From 2000 through 2015, suicide rates in white men with HIV exceeded those in general population white men in all but 1 year, in which rates were similar with and without HIV. For all men in the United States, suicide incidence reached 22.4 per 100,000 men in 2017 [2]. Among HIV-positive white men in NA-ACCORD, suicide incidence peaked around 100 per 100,000 men in 2006-2010 then fell over the next 4 years but rebounded to about 80 per 100,000 white men in 2015.
 
Among black men in the general population, suicide incidence remained consistently lower than in white men across the study period. Black men with HIV had suicide rates exceeding those in the general black male population through 2006. Then suicides among black men with HIV tracked closely with those in the general black male population until 2012-2015, when the rate in black men with HIV fell below the general-population rate.
 
Among white men who do not inject drugs, suicide incidence lay below 100 per 100,000 men across the study period.
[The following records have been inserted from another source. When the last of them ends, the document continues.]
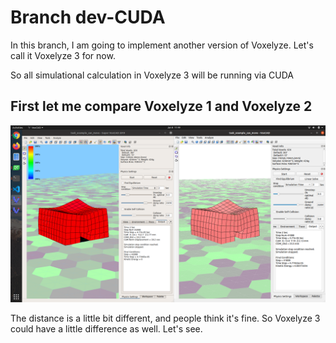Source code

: # Branch dev-CUDA

In this branch, I am going to implement another version of Voxelyze. Let's call it Voxelyze 3 for now.

So all simulational calculation in Voxelyze 3 will be running via CUDA

## First let me compare Voxelyze 1 and Voxelyze 2

![VX1 vs VX2](https://github.com/liusida/Voxelyze/blob/dev-CUDA/doc/VX1vsVX2.png?raw=true)

The distance is a little bit different, and people think it's fine. So Voxelyze 3 could have a little difference as well. Let's see.


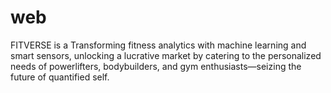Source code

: # web
FITVERSE is a Transforming fitness analytics with machine learning and smart sensors, unlocking a lucrative market by catering to the personalized needs of powerlifters, bodybuilders, and gym enthusiasts—seizing the future of quantified self.
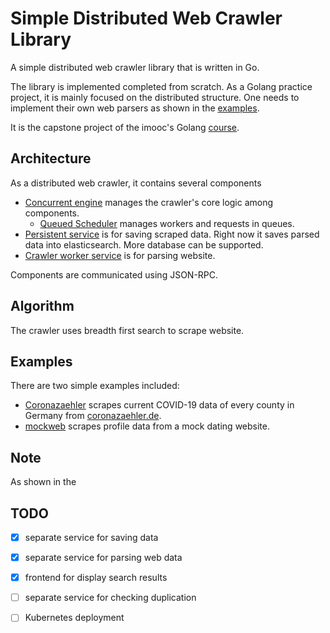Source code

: # Simple Distributed Web Crawler Library

A simple distributed web crawler library that is written in Go. 

The library is implemented completed from scratch. 
As a Golang practice project, it is mainly focused on the distributed structure. 
One needs to implement their own web parsers as shown in the [examples](#examples).

It is the capstone project of the imooc's Golang [course](https://coding.imooc.com/class/180.html).

## Architecture
As a distributed web crawler, it contains several components
- [Concurrent engine](./engine/concurrent.go) manages the crawler's core logic among components.
    - [Queued Scheduler](./scheduler/queued.go) manages workers and requests in queues.
- [Persistent service](./persist) is for saving scraped data. Right now it saves parsed data into elasticsearch. More database can be supported.
- [Crawler worker service](./worker) is for parsing website. 

Components are communicated using JSON-RPC.

## Algorithm
The crawler uses breadth first search to scrape website.

## Examples
There are two simple examples included:
- [Coronazaehler](./webs/coronazaehler) scrapes current COVID-19 data of every county in Germany from [coronazaehler.de](https://www.coronazaehler.de/).
- [mockweb](./webs/mockweb) scrapes profile data from a mock dating website.

## Note
As shown in the 
## TODO
- [x] separate service for saving data
- [x] separate service for parsing web data
- [x] frontend for display search results
- [ ] separate service for checking duplication
- [ ] Kubernetes deployment

 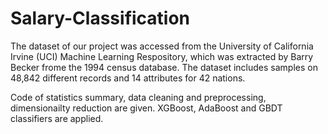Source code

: # Salary-Classification
The dataset of our project was accessed from the University of California Irvine (UCI) Machine Learning Respository, which was extracted by Barry Becker frome the 1994 census database. The dataset includes samples on  48,842 different records and 14 attributes for 42 nations.

Code of statistics summary, data cleaning and preprocessing, dimensionailty reduction are given. XGBoost, AdaBoost and GBDT classifiers are applied.
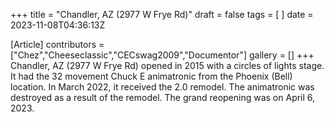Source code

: +++
title = "Chandler, AZ (2977 W Frye Rd)"
draft = false
tags = [ ]
date = 2023-11-08T04:36:13Z

[Article]
contributors = ["Chez","Cheeseclassic","CECswag2009","Documentor"]
gallery = []
+++
Chandler, AZ (2977 W Frye Rd) opened in 2015 with a circles of lights stage. It had the 32 movement Chuck E animatronic from the Phoenix (Bell) location. In March 2022, it received the 2.0 remodel. The animatronic was destroyed as a result of the remodel. The grand reopening was on April 6, 2023.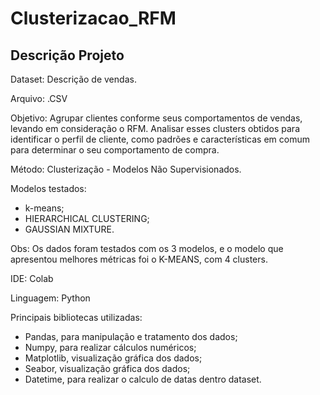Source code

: # Clusterizacao_RFM

## Descrição Projeto

Dataset: Descrição de vendas.

Arquivo: .CSV

Objetivo: Agrupar clientes conforme seus comportamentos de vendas, levando em consideração o RFM. Analisar esses clusters obtidos para identificar o perfil de cliente, como padrões e características em comum para determinar o seu comportamento de compra.

Método: Clusterização - Modelos Não Supervisionados. 

Modelos testados: 
- k-means;
- HIERARCHICAL CLUSTERING;
- GAUSSIAN MIXTURE.

Obs: Os dados foram testados com os 3 modelos, e o modelo que apresentou melhores métricas foi o K-MEANS, com 4 clusters.

IDE: Colab

Linguagem: Python

Principais bibliotecas utilizadas:
- Pandas, para manipulação e tratamento dos dados;
- Numpy, para realizar cálculos numéricos;
- Matplotlib, visualização gráfica dos dados;
- Seabor, visualização gráfica dos dados;
- Datetime, para realizar o calculo de datas dentro dataset. 
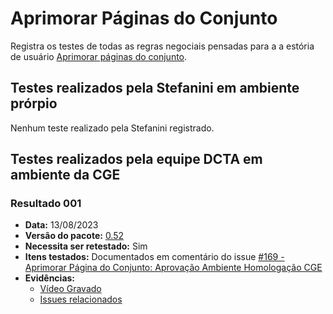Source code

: # Aprimorar Páginas do Conjunto

Registra os testes de todas as regras negociais pensadas para a a estória de usuário [Aprimorar páginas do conjunto](../../../estorias_de_usuarios/sprint_06/12_aprimorar_pagina_do_conjunto).

## Testes realizados pela Stefanini em ambiente prórpio

Nenhum teste realizado pela Stefanini registrado.

## Testes realizados pela equipe DCTA em ambiente da CGE 

### Resultado 001
- **Data:** 13/08/2023
- **Versão do pacote:** [0.52](https://pypi.org/project/ckanext-datapackage-creator/0.0.52/)
- **Necessita ser retestado:** Sim
- **Itens testados:** Documentados em comentário do issue [#169 - Aprimorar Página do Conjunto: Aprovação Ambiente Homologação CGE](https://github.com/transparencia-mg/work-stefanini/issues/175)
- **Evidências:**    
    - [Vídeo Gravado](https://youtu.be/BkqDX2GJhmI)
    - [Issues relacionados](https://github.com/transparencia-mg/work-stefanini/issues/175#issue-1503457442)
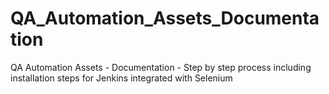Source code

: # QA_Automation_Assets_Documentation
QA Automation Assets - Documentation - Step by step process including installation steps for Jenkins integrated with Selenium
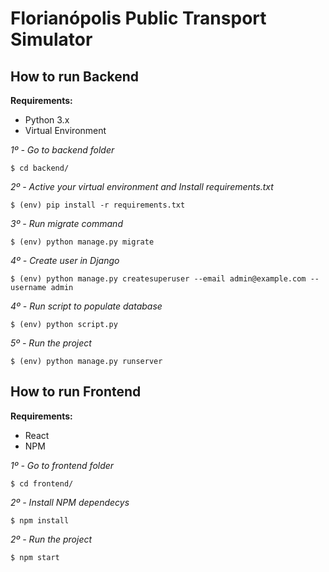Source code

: # Florianópolis Public Transport Simulator



## How to run Backend

**Requirements:**
 - Python 3.x
 - Virtual Environment 

*1º - Go to backend folder*

    $ cd backend/

*2º - Active your virtual environment and Install requirements.txt*

    $ (env) pip install -r requirements.txt

*3º - Run migrate command*

    $ (env) python manage.py migrate	

*4º - Create user in Django*

    $ (env) python manage.py createsuperuser --email admin@example.com --username admin 
    
*4º - Run script to populate database*

    $ (env) python script.py	
    
*5º - Run the project*

    $ (env) python manage.py runserver	

## How to run Frontend

**Requirements:**
 - React
 - NPM

*1º - Go to frontend folder*

    $ cd frontend/

*2º - Install NPM dependecys*

    $ npm install	

*2º - Run the project*

    $ npm start

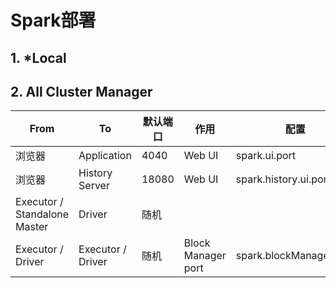 # Spark部署

## 1. *Local

## 2. All Cluster Manager

| From                         | To                | 默认端口 | 作用               | 配置                    | 说明                               |
| ---------------------------- | ----------------- | -------- | ------------------ | ----------------------- | ---------------------------------- |
| 浏览器                       | Application       | 4040     | Web UI             | spark.ui.port           | Jetty Based.                       |
| 浏览器                       | History Server    | 18080    | Web UI             | spark.history.ui.port   | Jetty Based.                       |
| Executor / Standalone Master | Driver            | 随机     |                    |                         | 设为`0`是随机选择一个端口          |
| Executor / Driver            | Executor / Driver | 随机     | Block Manager port | spark.blockManager.port | Raw socket via ServerSocketChannel |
But among white men who inject drugs the suicide rate climbed above 100 per 100,000 men in 2004-2010 and again in 2013 and 2015, when the rate reached about 250 per 100,000 white men.
 
Compared with black HIV-positive men who do not inject drugs, black HIV-positive men who do inject drugs have more than a 2-fold higher suicide rate (aIRR 2.21, 95% confidence interval [CI] 1.03 to 4.73), white HIV-positive men who do not inject drugs have almost a 6-fold higher suicide rate (aIRR 5.92, 95% CI 3.17 to 11.03), and white HIV-positive men who do inject drugs have a 10-fold higher suicide rate (aIRR 9.98, 95% CI 5.13 to 19.40).
 
In a sample of 7701 women with HIV, the 2000-2015 suicide rate measured 4.17 per 100,000 women (95% CI 0.51 to 15.07). That rate is lower than the 2017 general-population suicide rate of 6.1 per 100,000 in women [2].
 
The researchers concluded that men with HIV, especially white men and drug injectors, need targeted suicide prevention efforts.
 
References
 
1. Althoff KN, Nestadt PS, Lee JS, et al. Suicide rates among US adults living with HIV, 2000-2015. Conference on Retroviruses and Opportunistic Infections (CROI). March 4-7, 2019. Seattle. Abstract 893.